先に他界された女優樹木希林さんは配偶者を差し置いてロックだったと評されていた。まあそんな歌も歌っていたが。ちがうか。私達はTV画面やスクリーン等を通じてしか知るすべはない。若い頃から異彩を放っていたものの売りの老成感が足かせで役者としては分かり難かった。しかし晩年では追いついて収まり良くなった。この人は諦観の表現が前面に出ていたと思う。それをロックだぜと呼ぶのならそうなのだろう。
この夏思いもよらず負傷してしまい病院送りになってしまった。自分の不注意なので仕方ないとしても、ある日突然始まった病院暮らしには閉口している。基本的に騒々しいわたくしが伏しているのだから相当なものだ。人間追い込まれると本性が現れる。入院2日めに早くも転院したいなどと駄々をこね家族を困らせて耐性の低さを露呈した。いざこうなってみると在り来たりだが息災な日常の有り難さが骨身に沁みる。骨は折れているので10割増しだ。
わたくしのような外傷疾病の患者さんの病棟生活は重篤な場合を除いて軌道に乗ればおおむね退屈との戦いといってよい。リハビリはまた別の戦線なので本編ではちょとおいておく。とまれこうなったからはと半ばやけくそで片っ端から本を読んでいる。穏やかならざる心境での読書はちっとも入ってこない。そのようなある意味荒れた環境下で頁をめくった書籍タイトルをいくつかご紹介したい。

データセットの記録

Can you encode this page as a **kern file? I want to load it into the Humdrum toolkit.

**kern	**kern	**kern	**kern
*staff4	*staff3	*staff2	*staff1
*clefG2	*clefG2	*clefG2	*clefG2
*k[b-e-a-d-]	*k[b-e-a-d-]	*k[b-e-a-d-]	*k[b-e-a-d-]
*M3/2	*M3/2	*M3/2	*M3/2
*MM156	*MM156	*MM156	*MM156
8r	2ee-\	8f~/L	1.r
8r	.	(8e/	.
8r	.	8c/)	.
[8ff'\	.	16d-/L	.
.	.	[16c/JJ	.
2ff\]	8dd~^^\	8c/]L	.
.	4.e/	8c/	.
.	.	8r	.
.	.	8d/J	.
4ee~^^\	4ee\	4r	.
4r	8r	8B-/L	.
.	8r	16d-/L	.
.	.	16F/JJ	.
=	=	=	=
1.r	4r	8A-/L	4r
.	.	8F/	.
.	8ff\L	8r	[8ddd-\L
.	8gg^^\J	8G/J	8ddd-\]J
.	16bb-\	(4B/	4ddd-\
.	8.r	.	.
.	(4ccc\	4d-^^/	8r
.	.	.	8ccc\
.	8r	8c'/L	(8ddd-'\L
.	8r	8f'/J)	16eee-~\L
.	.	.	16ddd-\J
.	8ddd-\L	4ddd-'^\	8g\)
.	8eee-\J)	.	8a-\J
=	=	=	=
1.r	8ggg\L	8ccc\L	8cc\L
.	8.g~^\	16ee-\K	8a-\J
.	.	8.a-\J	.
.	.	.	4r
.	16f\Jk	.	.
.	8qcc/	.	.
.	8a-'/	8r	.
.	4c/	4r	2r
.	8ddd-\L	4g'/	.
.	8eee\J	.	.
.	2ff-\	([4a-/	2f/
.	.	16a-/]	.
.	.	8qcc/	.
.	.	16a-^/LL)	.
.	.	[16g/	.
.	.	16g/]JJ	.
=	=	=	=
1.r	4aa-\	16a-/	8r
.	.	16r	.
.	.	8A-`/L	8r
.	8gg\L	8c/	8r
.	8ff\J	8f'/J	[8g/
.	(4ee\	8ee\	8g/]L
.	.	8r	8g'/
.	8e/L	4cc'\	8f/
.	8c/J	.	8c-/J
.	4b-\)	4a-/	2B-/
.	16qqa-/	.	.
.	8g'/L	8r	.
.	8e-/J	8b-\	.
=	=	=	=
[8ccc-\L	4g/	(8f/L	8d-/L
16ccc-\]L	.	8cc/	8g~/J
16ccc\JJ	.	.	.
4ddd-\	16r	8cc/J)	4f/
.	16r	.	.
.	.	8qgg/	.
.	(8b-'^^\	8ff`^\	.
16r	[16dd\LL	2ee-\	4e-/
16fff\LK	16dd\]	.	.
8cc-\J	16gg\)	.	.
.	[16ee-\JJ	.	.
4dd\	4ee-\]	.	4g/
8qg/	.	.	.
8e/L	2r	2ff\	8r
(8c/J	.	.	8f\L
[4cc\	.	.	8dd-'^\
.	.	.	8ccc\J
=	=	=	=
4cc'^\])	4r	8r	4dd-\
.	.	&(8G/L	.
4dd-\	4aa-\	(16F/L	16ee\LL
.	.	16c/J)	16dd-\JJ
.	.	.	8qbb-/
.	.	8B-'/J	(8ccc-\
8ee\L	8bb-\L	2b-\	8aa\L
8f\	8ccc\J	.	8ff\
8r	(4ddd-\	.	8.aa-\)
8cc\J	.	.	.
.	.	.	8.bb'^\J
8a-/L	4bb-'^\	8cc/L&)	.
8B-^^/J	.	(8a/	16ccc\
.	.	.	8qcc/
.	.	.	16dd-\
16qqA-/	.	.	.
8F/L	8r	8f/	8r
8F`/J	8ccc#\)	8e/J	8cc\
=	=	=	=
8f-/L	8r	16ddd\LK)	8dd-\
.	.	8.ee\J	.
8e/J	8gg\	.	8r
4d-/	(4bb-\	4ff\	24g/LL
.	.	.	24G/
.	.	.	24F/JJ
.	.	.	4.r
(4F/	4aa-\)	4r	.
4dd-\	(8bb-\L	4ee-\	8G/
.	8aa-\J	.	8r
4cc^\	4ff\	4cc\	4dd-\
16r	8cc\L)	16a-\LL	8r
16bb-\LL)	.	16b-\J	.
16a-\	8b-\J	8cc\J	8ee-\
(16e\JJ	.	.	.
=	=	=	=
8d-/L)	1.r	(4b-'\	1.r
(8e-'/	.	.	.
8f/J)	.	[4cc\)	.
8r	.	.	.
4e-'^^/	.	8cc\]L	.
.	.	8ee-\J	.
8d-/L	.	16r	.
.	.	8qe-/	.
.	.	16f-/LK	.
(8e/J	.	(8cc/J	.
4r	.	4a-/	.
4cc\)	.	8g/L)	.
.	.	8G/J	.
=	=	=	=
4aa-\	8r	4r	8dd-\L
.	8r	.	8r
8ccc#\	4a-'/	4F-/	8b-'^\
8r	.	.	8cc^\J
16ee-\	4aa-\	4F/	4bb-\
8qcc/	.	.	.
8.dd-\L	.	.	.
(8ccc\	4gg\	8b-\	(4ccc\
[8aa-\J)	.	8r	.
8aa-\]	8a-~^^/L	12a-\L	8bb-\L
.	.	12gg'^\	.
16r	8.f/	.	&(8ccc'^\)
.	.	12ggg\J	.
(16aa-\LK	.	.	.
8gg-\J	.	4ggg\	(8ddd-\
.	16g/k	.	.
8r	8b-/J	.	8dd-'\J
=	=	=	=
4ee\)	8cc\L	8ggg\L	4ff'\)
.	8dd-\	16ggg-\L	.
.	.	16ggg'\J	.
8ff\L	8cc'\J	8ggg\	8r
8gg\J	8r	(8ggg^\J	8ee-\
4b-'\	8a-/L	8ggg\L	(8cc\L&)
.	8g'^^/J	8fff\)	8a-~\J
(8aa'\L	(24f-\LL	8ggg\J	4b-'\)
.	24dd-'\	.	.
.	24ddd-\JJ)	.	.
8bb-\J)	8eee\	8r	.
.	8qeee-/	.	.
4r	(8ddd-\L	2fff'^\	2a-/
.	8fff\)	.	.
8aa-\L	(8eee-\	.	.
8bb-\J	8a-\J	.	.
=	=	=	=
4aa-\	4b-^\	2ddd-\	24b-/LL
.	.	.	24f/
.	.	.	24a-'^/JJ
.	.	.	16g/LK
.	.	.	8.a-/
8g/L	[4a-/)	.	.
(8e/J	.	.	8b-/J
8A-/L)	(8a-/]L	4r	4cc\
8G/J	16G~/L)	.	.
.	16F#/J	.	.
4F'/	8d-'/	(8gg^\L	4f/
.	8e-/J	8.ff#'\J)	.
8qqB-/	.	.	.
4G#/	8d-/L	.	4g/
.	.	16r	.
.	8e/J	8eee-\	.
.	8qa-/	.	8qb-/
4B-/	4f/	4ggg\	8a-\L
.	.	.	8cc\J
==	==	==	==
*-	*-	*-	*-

設問 1:
入院生活についての文章をもとに、次の問いに答えてください。
(a) 樹木希林さんは、誰を差し置いてロックだったと評されていましたか。
(b) 筆者が転院したいと駄々をこねたのは、入院何日めですか。
(c) 筆者は、外傷疾病の患者の病棟生活をおおむね何との戦いだと述べていますか。
設問 2:
次の各文は、入院生活についての文章の内容と合っていますか。それぞれ「はい」か「いいえ」で答え、判断の根拠となる箇所を文章からそのまま引用してください。
(a) 筆者は、負傷したのは自分の不注意のせいだと考えている。
(b) 筆者は、樹木希林さんを画面を通してしか知ることができないと述べている。
(c) 筆者は、落ち着かない心境でも読書がよく頭に入ると述べている。
設問 3:
入院生活についての文章の続きを書き進めてください。
一覧は入院生活についての文章とは別の資料です。

解答欄 1:
(a) 配偶者
(b) 入院2日め
(c) 退屈

解答欄 2:
(a) はい。「自分の不注意なので仕方ないとしても」
(b) はい。「私達はTV画面やスクリーン等を通じてしか知るすべはない。」
(c) いいえ。「穏やかならざる心境での読書はちっとも入ってこない。」

解答欄 3:
なぎさの媚薬 重松清 講談社文庫
重松さんが書く官能小説。全編にわたり撃ちまくる。大丈夫か重松さん。しかしながらテイストは隠せず仕立ては三流ものとは一線を画す。エロ小説に階級があるのかどうかは知るところではない。彼女を憐れむ歌というロックな題が冠された章が印象的だった。
The Long GoodBye Raymond Chandler ハヤカワ文庫
ぼやと頁を追っていくだけでも字幕の洋画を見ているような感覚に誘われる。人物も鮮やかであり吹き替えで日本語なんてしゃべっていない。文体とリズムが成せるハーモニー。有り得ない水準の異国感を味わう事が出来る。
なにがあってもありがとう 鮫島純子 あさ出版
著者は渋沢栄一の子孫。人生いかなる時でも前向きにと諭してくれる。生い立ちは良家の子女であり一般市民ではない。戦後、著名な宗教家の教えに薫陶を受けたとある。精神世界や宗教観等がこの人に及ぼした影響は小さくはなかろう。それはそれとして、平易にただ一途に語ろうとするこの人はつまり悟っている。骨折しても平気でありがとうといえるばさまに脱帽。
彼女の場合前面に出ているのは肯定精神である。そして基軸の有り様でみるならば、この人もやはりロックな人物に違いない。